By its own admission the University already has more than sufficient land available to expand its facilities for future generations of students, without, incidentally, specifying from where this increase in students will come – doubtfully from the UK and Europe, and certainly not China or India, nor Malaysia. Young people from those countries are prepared to pay the heavy cost of further education at Oxbridge, Imperial College and other such prestigious British universities, but comparatively few, I suggest, at UKC. Those countries are developing and rapidly expanding their own universities which concentrate on the scientific subjects which they and the rest of the world will need in the years ahead.
As has already been suggested, if such planning application had been made by a bona fide building or development company, it would have been refused with but scant discussion.

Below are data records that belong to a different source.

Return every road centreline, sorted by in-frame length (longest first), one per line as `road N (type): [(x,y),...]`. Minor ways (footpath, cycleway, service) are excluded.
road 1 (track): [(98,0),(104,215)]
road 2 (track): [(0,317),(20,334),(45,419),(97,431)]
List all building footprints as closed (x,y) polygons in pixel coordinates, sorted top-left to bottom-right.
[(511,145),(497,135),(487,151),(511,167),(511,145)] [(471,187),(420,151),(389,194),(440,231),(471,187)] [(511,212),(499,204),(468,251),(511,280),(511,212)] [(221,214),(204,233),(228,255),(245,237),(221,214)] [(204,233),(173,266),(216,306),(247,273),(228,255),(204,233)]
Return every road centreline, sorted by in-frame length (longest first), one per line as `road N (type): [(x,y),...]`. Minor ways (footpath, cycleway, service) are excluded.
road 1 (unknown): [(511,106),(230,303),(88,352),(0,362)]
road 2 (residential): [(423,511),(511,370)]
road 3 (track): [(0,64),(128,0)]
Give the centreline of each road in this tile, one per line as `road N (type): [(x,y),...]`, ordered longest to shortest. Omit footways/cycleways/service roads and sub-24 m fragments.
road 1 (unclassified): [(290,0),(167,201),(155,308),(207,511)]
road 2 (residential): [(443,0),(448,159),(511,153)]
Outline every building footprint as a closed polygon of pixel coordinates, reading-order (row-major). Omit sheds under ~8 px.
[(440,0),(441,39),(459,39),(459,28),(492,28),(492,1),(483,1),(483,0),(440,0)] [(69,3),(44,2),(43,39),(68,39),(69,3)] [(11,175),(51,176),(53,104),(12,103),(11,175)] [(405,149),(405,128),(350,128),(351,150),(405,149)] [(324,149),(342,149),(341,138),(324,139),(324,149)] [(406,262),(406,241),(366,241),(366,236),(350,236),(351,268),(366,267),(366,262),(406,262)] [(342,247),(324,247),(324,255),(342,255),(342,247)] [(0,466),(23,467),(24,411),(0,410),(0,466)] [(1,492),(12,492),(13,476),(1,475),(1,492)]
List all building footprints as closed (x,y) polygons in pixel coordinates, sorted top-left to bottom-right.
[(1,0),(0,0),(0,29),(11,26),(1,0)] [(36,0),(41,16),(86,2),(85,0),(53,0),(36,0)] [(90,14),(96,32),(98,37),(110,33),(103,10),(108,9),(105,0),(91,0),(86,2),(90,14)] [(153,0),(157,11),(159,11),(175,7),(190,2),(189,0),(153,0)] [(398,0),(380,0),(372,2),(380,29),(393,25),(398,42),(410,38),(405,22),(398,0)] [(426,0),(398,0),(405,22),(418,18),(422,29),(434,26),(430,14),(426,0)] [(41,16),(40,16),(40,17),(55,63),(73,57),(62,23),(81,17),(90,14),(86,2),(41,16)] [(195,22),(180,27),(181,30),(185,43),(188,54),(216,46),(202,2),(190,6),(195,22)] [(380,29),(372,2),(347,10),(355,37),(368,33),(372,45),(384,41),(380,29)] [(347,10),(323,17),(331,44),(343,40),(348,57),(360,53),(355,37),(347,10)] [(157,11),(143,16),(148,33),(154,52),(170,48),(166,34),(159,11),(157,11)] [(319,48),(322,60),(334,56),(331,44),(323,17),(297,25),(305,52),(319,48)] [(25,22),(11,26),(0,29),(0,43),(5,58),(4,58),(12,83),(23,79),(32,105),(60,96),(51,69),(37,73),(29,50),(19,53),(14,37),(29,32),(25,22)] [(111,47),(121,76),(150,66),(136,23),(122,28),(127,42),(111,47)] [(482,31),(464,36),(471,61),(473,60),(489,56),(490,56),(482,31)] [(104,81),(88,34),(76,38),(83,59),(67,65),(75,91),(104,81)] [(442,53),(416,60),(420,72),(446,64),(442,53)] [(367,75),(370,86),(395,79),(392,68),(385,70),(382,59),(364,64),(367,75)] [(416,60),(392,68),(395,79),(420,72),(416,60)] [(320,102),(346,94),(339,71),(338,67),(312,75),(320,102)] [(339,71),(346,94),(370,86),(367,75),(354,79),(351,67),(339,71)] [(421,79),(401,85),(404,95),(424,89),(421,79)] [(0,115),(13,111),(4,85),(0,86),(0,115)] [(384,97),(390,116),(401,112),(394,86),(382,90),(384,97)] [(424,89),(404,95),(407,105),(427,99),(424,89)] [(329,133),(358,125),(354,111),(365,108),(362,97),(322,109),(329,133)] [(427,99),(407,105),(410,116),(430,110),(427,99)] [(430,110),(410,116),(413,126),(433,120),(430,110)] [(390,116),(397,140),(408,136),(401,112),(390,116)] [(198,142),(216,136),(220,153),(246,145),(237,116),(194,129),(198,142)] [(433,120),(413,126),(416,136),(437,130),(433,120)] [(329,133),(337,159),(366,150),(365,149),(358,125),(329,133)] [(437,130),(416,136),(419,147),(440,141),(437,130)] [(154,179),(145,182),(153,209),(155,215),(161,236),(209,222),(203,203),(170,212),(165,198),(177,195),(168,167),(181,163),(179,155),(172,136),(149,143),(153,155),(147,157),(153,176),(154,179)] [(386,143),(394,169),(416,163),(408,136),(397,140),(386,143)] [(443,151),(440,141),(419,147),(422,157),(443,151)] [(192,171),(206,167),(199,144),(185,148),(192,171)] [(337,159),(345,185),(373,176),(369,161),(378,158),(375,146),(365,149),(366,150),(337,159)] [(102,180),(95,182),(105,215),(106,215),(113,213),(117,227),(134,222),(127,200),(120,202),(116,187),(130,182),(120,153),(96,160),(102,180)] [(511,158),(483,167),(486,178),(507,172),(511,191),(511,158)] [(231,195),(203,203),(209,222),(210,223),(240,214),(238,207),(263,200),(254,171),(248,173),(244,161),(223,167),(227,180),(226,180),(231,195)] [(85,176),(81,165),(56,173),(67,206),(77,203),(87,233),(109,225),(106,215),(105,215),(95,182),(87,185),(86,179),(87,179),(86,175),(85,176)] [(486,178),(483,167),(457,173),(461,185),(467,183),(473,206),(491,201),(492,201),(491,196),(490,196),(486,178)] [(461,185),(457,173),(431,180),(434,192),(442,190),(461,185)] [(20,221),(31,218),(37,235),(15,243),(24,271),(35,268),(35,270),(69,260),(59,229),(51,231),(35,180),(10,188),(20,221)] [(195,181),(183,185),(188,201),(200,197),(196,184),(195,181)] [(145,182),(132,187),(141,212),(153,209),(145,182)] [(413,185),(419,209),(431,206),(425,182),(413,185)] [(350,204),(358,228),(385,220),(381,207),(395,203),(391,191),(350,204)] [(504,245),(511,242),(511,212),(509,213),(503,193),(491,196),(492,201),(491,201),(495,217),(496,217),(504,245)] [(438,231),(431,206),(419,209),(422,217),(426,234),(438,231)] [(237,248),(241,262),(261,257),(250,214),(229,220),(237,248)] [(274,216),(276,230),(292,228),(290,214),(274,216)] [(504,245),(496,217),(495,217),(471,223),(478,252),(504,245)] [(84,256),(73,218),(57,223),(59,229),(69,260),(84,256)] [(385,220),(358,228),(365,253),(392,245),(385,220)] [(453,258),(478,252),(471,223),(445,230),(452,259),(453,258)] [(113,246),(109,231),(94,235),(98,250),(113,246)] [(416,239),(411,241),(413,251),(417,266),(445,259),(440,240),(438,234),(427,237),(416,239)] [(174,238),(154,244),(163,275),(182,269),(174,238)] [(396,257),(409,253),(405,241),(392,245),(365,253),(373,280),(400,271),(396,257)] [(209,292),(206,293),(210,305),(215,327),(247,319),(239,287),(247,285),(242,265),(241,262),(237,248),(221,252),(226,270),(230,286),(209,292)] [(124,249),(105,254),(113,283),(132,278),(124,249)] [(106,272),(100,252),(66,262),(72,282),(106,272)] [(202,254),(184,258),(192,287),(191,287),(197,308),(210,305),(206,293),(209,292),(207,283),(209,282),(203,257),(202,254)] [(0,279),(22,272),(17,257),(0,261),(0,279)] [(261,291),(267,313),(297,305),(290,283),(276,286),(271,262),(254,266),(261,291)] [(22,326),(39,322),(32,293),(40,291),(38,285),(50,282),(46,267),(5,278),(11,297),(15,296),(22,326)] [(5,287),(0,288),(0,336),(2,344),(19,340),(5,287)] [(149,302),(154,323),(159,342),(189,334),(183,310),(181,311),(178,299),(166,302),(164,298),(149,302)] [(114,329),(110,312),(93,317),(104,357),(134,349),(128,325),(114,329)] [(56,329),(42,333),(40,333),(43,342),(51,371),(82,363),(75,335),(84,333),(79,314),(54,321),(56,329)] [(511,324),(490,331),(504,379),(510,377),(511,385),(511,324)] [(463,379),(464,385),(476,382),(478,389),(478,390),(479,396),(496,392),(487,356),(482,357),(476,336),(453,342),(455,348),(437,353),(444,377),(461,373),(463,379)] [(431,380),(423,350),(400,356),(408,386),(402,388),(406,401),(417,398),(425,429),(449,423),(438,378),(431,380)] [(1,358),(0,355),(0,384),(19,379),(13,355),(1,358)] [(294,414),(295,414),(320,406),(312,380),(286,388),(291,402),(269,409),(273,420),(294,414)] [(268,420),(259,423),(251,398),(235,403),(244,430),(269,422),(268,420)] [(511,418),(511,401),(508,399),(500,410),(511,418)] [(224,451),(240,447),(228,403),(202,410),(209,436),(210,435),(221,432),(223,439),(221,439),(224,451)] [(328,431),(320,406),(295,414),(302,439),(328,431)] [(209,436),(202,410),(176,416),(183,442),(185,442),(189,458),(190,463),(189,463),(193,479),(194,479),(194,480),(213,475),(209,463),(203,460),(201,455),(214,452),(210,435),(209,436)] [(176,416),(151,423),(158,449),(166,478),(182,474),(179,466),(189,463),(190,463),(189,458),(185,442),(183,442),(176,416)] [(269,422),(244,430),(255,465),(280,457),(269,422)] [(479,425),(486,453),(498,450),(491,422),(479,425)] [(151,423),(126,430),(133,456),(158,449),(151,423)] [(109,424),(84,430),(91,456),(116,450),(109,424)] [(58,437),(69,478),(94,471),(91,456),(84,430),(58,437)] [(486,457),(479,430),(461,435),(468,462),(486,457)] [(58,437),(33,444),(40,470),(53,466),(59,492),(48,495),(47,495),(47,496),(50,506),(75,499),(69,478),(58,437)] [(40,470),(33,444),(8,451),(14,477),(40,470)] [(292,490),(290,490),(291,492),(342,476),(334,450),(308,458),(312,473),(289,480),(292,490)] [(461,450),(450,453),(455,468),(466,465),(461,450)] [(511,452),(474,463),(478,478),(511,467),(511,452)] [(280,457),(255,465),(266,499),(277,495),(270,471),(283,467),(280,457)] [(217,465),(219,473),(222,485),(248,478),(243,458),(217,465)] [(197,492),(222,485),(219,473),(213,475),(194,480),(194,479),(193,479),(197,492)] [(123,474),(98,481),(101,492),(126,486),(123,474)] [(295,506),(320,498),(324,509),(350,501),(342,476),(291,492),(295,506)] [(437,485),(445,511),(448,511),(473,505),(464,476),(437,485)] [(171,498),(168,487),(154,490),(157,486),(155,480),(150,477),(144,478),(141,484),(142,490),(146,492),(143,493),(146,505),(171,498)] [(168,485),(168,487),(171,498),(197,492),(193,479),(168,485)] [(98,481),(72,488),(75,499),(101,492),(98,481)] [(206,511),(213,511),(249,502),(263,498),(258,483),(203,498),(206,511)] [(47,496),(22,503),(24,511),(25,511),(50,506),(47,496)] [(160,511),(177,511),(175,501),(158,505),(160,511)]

That UKC might be endeavoring to use its status as an educational establishment to get around would be despicable.
Canterbury and its sublime cathedral, and its place in British and Western European history, already had sufficient international prestige without the University. In fact a case could be made that the UKC was founded to take advantage of the city’s world-wide fame.
There is no doubt that UKC has contributed to the local economy. But there is equally no doubt that since its establishment there has been a rapid deterioration in the ambiance of, particularly, St. Peter’s Street, where, with but few exceptions, every shop appears to be a fast food establishment. This, I suggest, is as much to do with catering for impecunious students as with tourists. Enough is enough. A comparison with York, also a cathedral and university city, and one with many more historical attractions, is frankly odious. Or, in the case of St. Peter’s Street, oderous.
I earnestly hope that UKC’s planning application(s) will be turned down for the sake of the City of Canterbury, its local inhabitants, and its surrounding beautiful countryside.